Quand il entra avec son escorte, une brusque effervescence parut s’emparer des lieux : des hommes – sabre au clair pour beaucoup – allaient et venaient, des voix l’interpellaient… Puis il vit une grande foule – des femmes essentiellement – rassemblée au centre du camp, et ressentit soudain un grand vide intérieur. Il talonna son cheval qui partit au galop, sans se soucier de savoir si les autres le suivaient ou non. Il n’entendait rien, à part le sang bourdonnant à ses oreilles, obnubilé par la foule devant sa grande tente pointue. Celle qu’il partageait avec Deira.

Parvenu à la hauteur de l’attroupement, il sauta de son cheval au galop et atterrit en courant. Il entendait des gens parler autour de lui, sans saisir ce qu’ils disaient. Ils s’écartèrent à son passage.

Quand il eut franchi les rabats de sa tente, il s’immobilisa. L’espace, assez grand pour que vingt soldats puissent y dormir, était bondé de femmes, épouses de nobles ou d’officiers. Ses yeux trouvèrent vite la sienne, Deira, assise sur une chaise pliante au centre des lapis qui couvraient le sol. Le vide intérieur disparut. Il savait qu’elle mourrait un jour – ils mourraient tous les deux – mais la seule chose qu’il craignait, c’était de vivre sans elle. Puis il réalisa que des femmes l’aidaient à rabattre sa robe jusqu’à sa taille. L’une pressait un linge humide sur le bras gauche de Deira.

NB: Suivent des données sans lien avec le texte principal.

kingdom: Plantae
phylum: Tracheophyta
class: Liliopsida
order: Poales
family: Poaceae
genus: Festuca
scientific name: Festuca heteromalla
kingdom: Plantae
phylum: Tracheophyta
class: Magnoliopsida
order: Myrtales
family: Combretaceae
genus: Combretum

Le linge se teintait de rouge à mesure que le sang dégoulinait le long de ses doigts et tombait dans un bol, déjà bien rempli, posé sur les tapis.

Elle le vit au même instant, et ses yeux étincelèrent dans un visage beaucoup trop pâle.

— Voilà ce qui arrive quand on engage des étrangers, mon mari, dit-elle, brandissant un poignard à son adresse.

Aussi grande que la plupart des hommes, dominant son époux de plusieurs pouces, très belle, le visage encadré de cheveux noir corbeau striés de blanc, sa présence imposante pouvait devenir impérieuse quand elle était en colère, même si, comme c’était le cas à présent, elle pouvait à peine se tenir assise. La plupart des femmes auraient été embarrassées d’être nues jusqu’à la taille devant tant de gens en présence de leur mari, mais pas Deira.